5. D'autre part, la commission de médiation des Hauts-de-Seine a également rejeté le recours amiable de Mme B le 10 mai 2023 au motif que cette dernière n'avait pas établi faire l'objet d'un jugement d'expulsion, s'étant bornée à produire devant la commission de médiation une convocation au tribunal pour une audience le 12 avril 2023. Pour contester ce motif, la requérante produit une décision de justice du 14 juin 2023 ordonnant l'expulsion de son logement social, pièce toutefois postérieure à la décision attaquée ne permettant manifestement pas de venir au soutien du moyen de Mme B tirée de ce que la commission aurait mal apprécié, à la date à laquelle elle a statué, la menace d'expulsion dont elle faisait l'objet.

6. Enfin, aux termes de l'article 3-1 de la convention internationale des droits de l'enfant du 26 janvier 1990 : " dans toutes les décisions qui concernent les enfants, qu'elles soient le fait d'institutions publiques ou privées de protection sociale, des tribunaux, des autorités administratives ou des organes législatifs, l'intérêt supérieur de l'enfant doit être une considération primordiale ". Il résulte de ces stipulations que, dans l'exercice de son pouvoir d'appréciation, l'autorité administrative doit accorder une attention primordiale à l'intérêt supérieur des enfants dans toutes les décisions les concernant.

7. Si Mme B invoque la méconnaissance de ces stipulations au motif que sa fille de sept ans est également menacée d'une expulsion de son logement, il résulte de ce qui a été dit au point 5 que Mme B ne faisait pas l'objet d'une décision d'expulsion à la date à laquelle la commission s'est prononcée sur sa situation. Les faits qu'elle avance sont donc manifestement insusceptibles de venir au soutien de son moyen tiré de la méconnaissance des stipulations de l'article 3-1 de la convention internationale des droits de l'enfant du 26 janvier 1990.

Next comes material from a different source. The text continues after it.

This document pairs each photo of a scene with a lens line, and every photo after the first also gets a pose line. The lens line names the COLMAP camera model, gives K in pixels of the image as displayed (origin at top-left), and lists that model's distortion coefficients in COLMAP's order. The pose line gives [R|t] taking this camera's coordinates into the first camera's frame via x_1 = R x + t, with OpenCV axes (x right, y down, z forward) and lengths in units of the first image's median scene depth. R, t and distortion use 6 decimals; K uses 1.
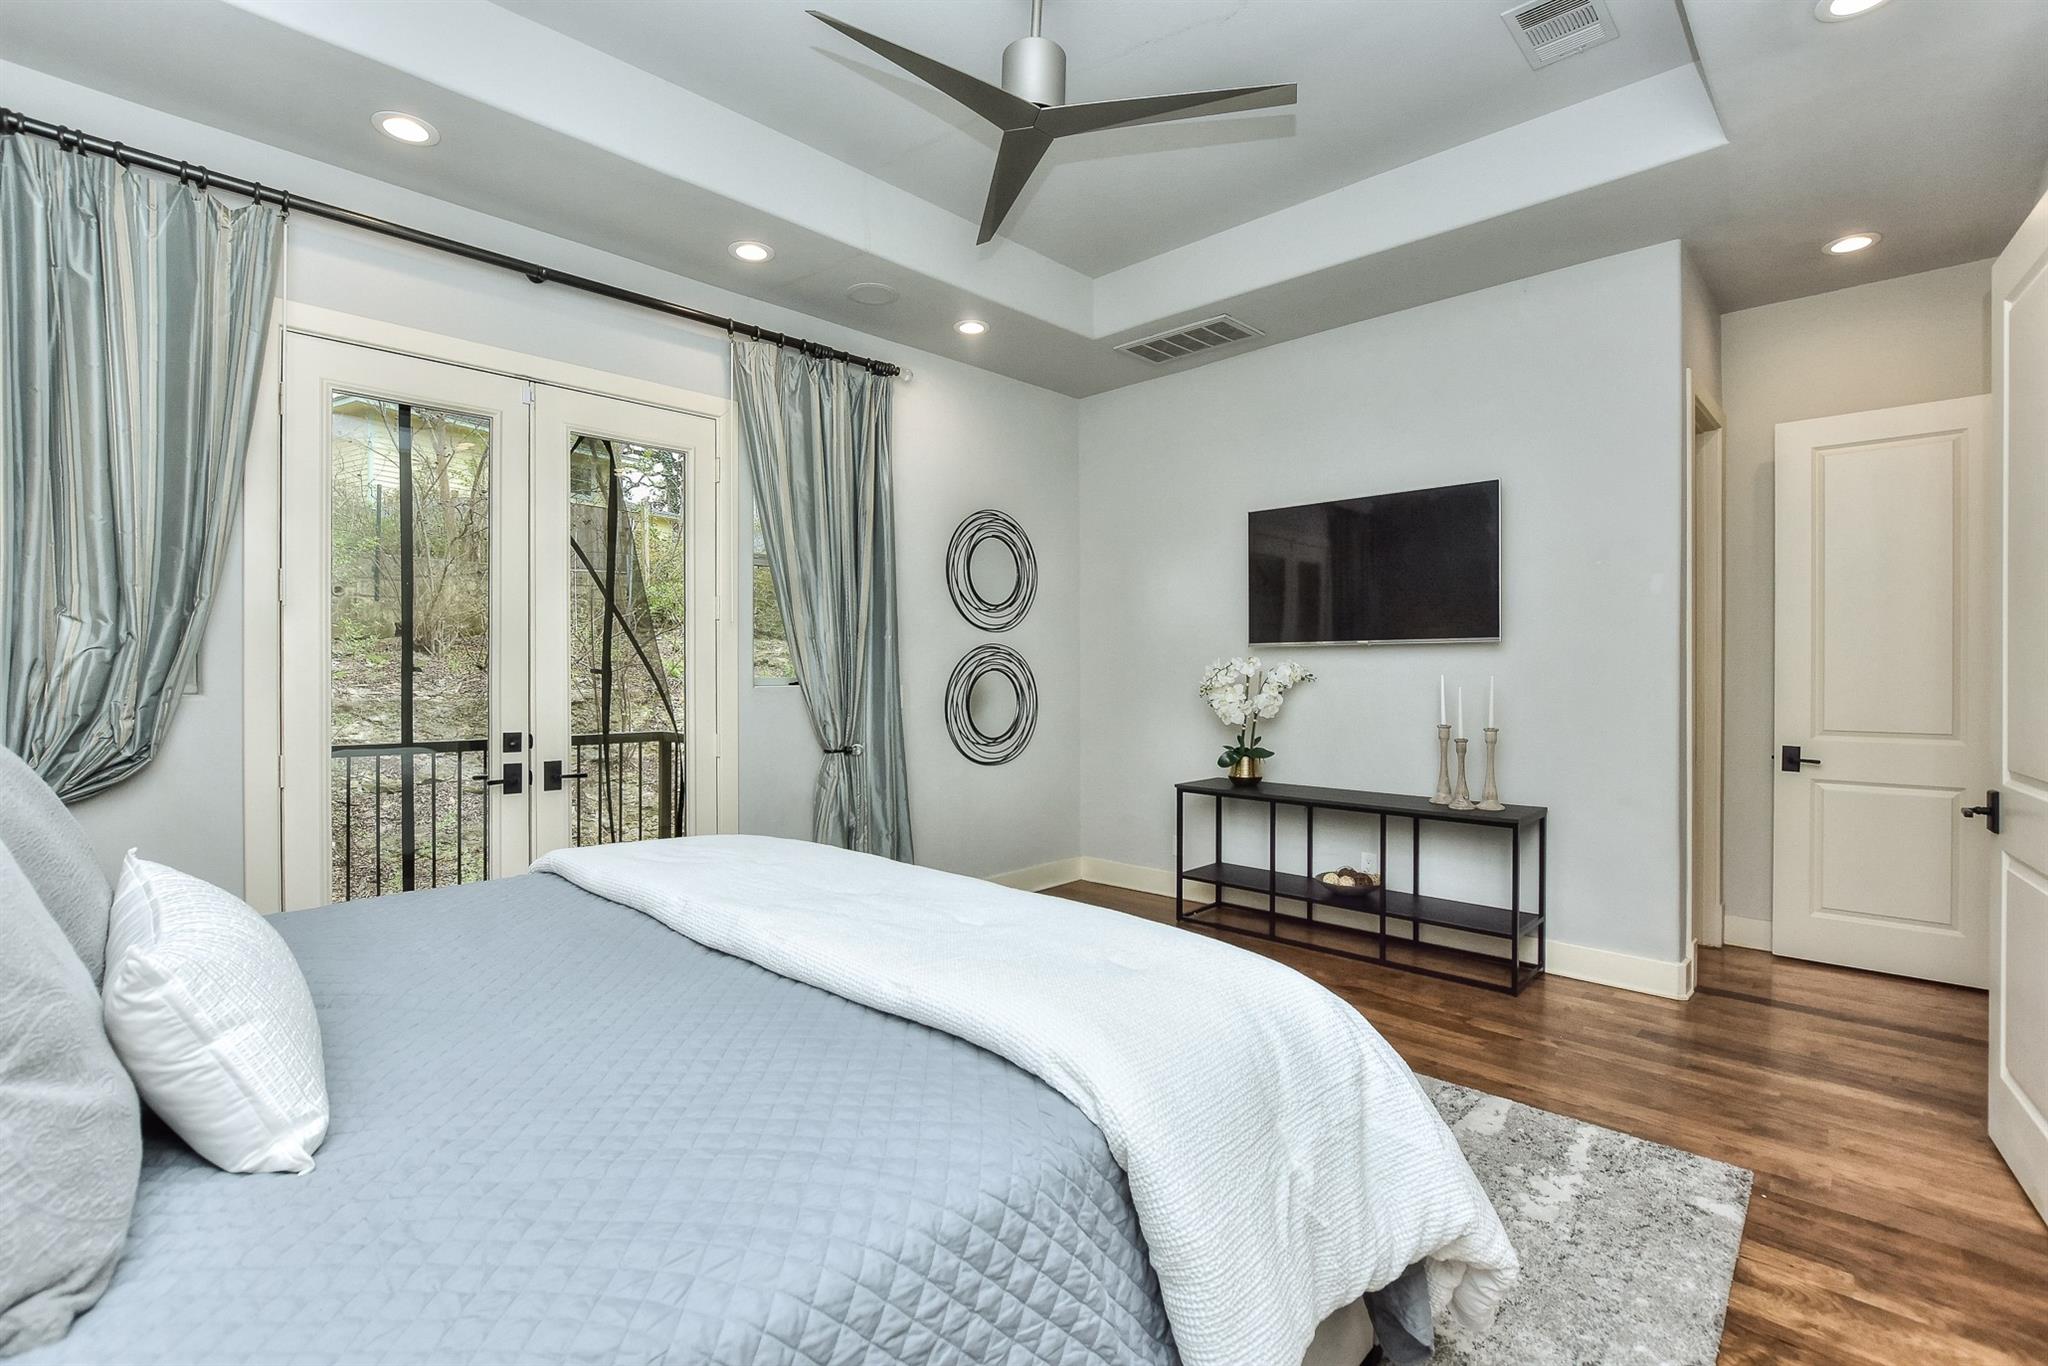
lens RADIAL K [[918.1, 0, 1011.6], [0, 918.1, 684.8], [0, 0, 1]] dist [-0.015707, 0.000481]
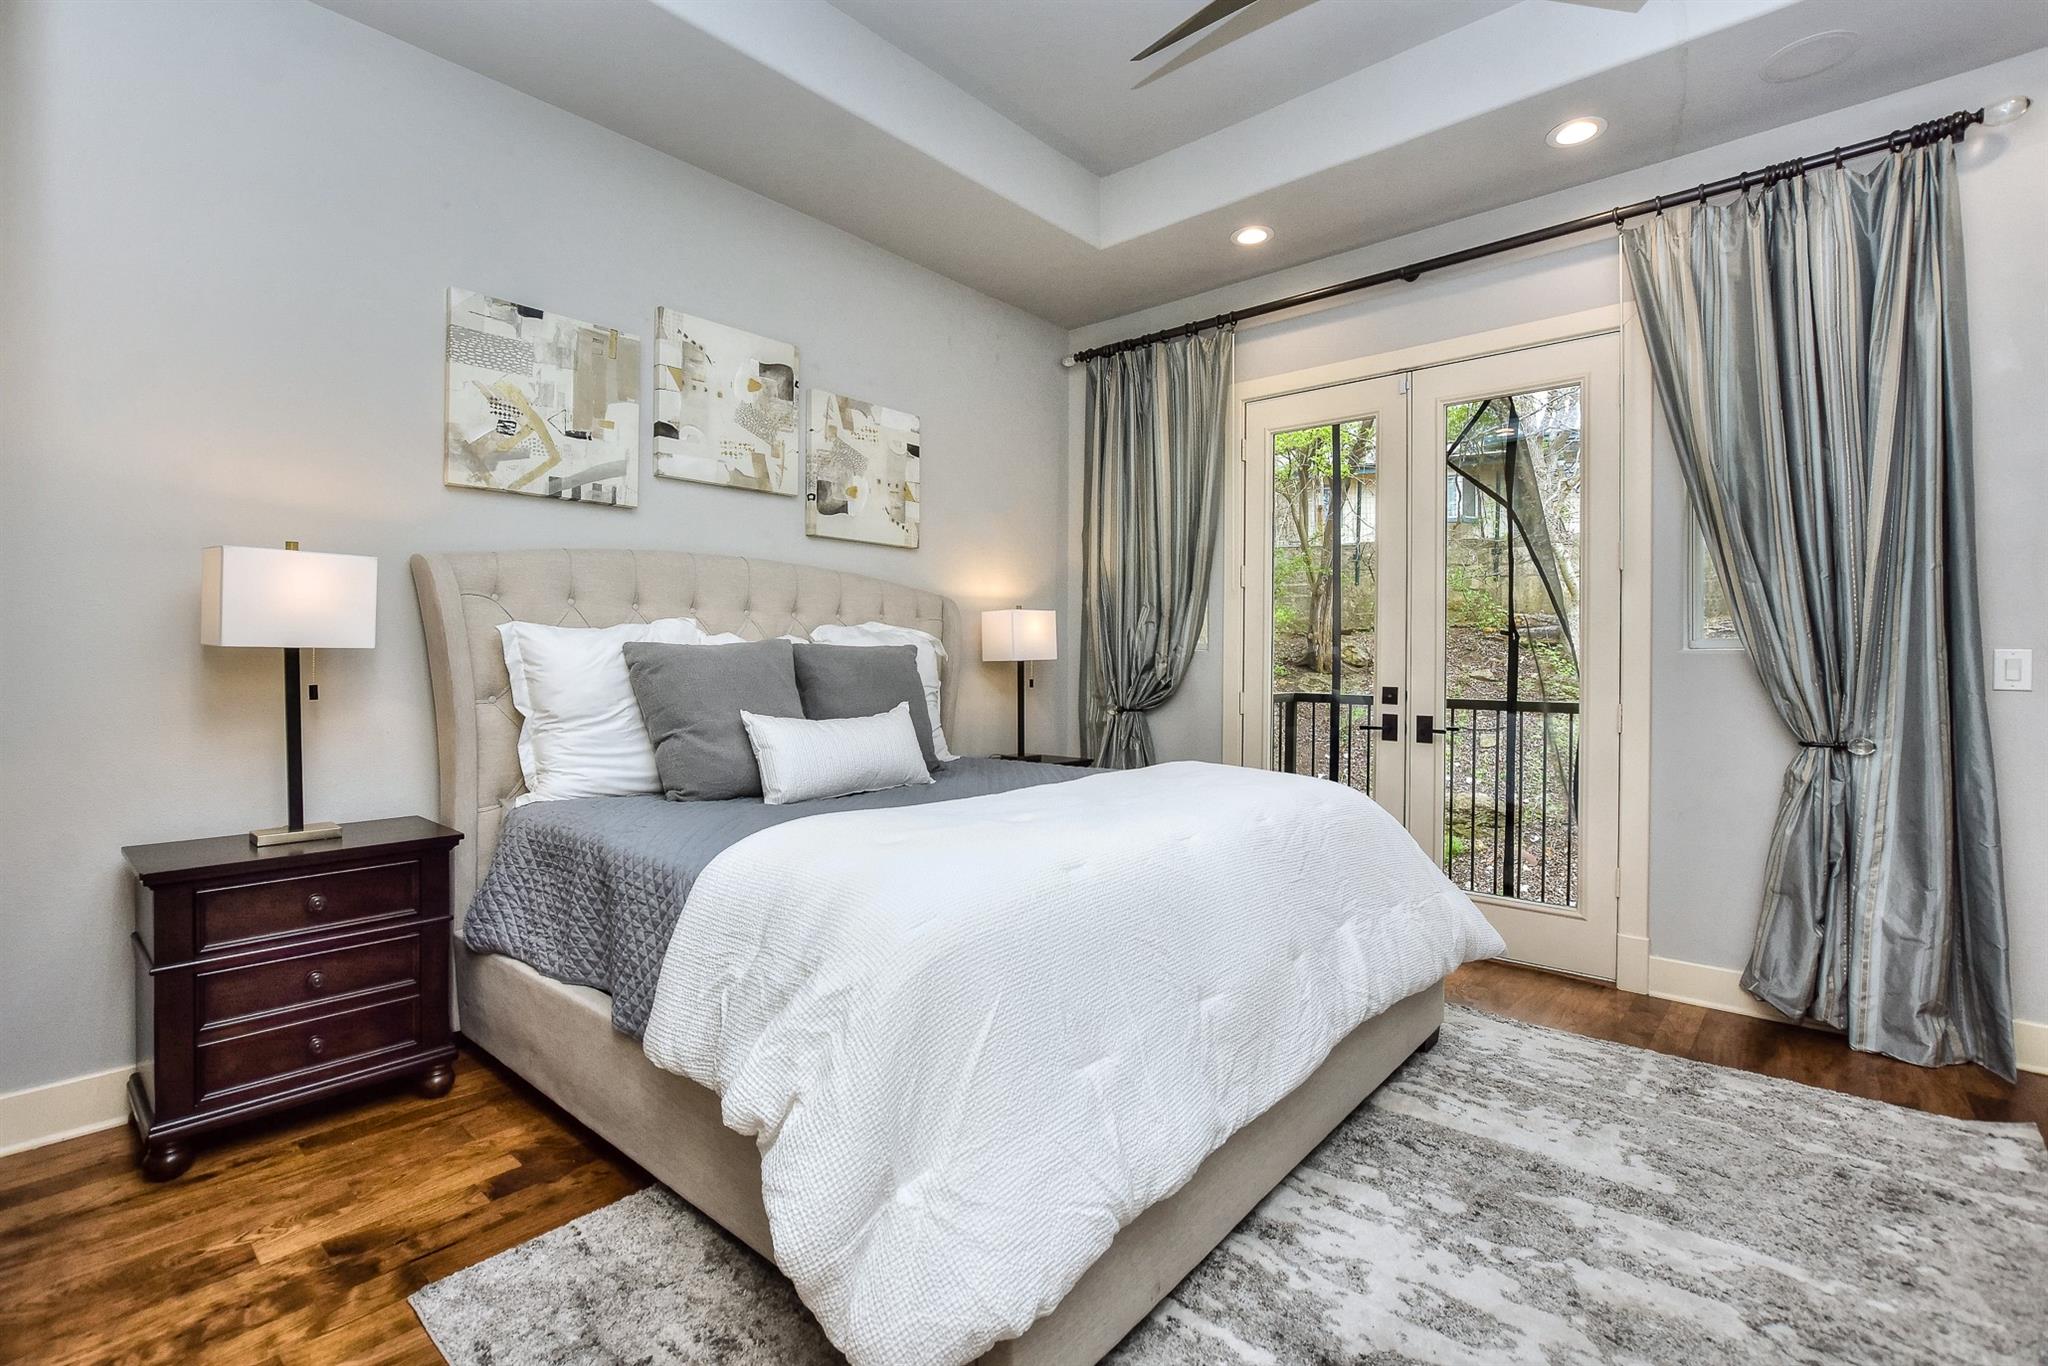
lens RADIAL K [[905.0, 0, 1019.4], [0, 905.0, 675.3], [0, 0, 1]] dist [-0.024105, 0.004613]
pose [[0.062085, 0.027496, -0.997692, 0.541045], [-0.012654, 0.999562, 0.026760, 0.013142], [0.997991, 0.010964, 0.062405, 0.459427]]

8. Il résulte de ce qui précède que Mme B n'assortit sa requête que de moyens inopérants, de moyens qui ne sont manifestement pas assortis des précisions suffisantes permettant d'en apprécier le bien-fondé ou qui ne sont assortis que de faits manifestement insusceptibles de venir à leur soutien au regard des motifs que la commission de médiation lui a opposés.

9. Il résulte de tout ce qui précède que la requête de Mme B doit être rejetée en application des dispositions précitées du 7° de l'article R. 222-1 du code de justice administrative dans toutes ses conclusions.

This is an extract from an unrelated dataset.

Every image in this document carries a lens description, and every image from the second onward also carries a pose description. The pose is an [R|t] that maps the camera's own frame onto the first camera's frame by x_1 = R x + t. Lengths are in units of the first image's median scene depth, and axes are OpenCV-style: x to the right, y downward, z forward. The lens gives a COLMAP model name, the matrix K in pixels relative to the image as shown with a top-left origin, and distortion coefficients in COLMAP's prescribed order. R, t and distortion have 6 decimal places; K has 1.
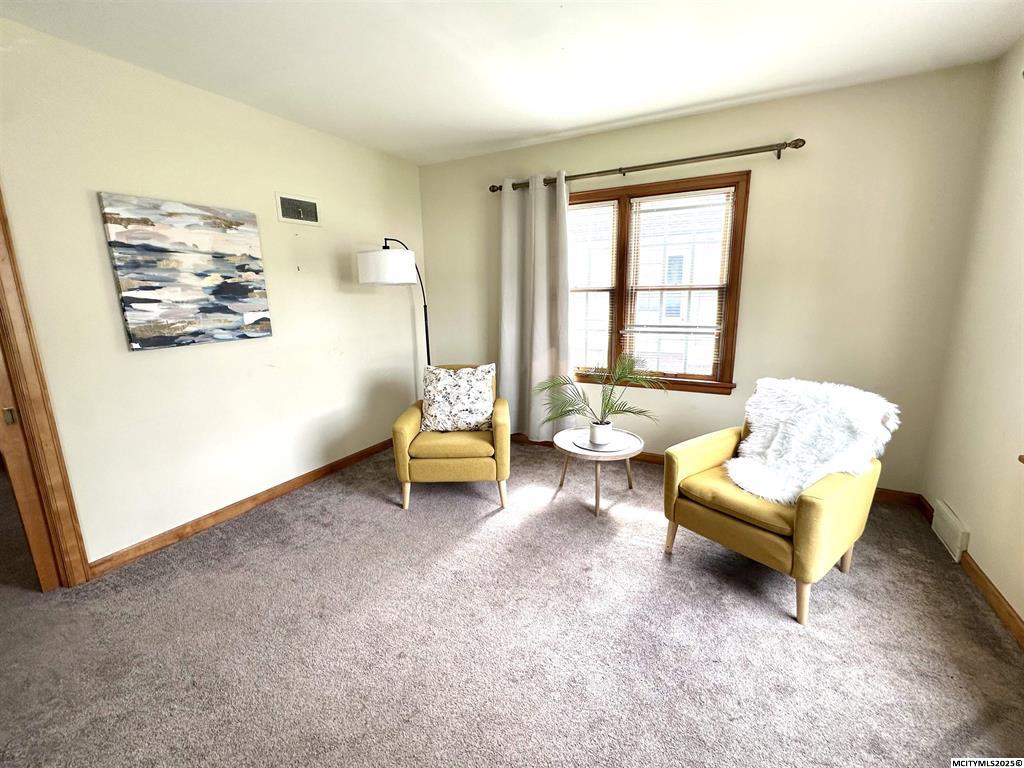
lens RADIAL K [[442.1, 0, 509.6], [0, 442.1, 380.7], [0, 0, 1]] dist [-0.001660, 0.000283]
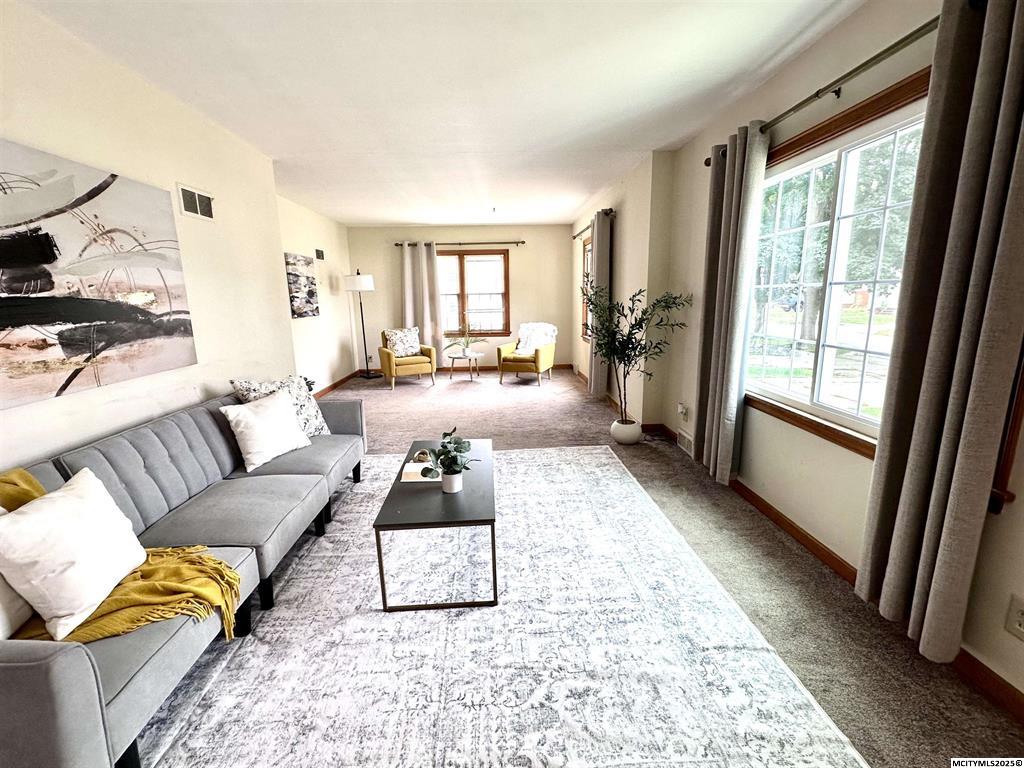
lens RADIAL K [[442.1, 0, 510.2], [0, 442.1, 383.1], [0, 0, 1]] dist [-0.001660, 0.000283]
pose [[0.860842, -0.097992, 0.499348, -0.844138], [0.105897, 0.994298, 0.012561, 0.289442], [-0.497731, 0.042067, 0.866311, -1.259829]]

Par ces motifs, le tribunal ordonne :

Article 1er : La requête de Mme B est rejetée.

Article 2 : La présente ordonnance sera notifiée à Mme A B et Me Battais.

Copie sera délivrée au préfet des Hauts-de-Seine.

Fait à Cergy le 14 mai 2024,

La magistrate désignée,

signé

M. Monteagle

La République mande et ordonne au ministre de la transition écologique et de la cohésion des territoires en ce qui le concerne et à tous commissaires de justice à ce requis en ce qui concerne les voies de droit commun, contre les parties privées, de pourvoir à l'exécution de la présente décision.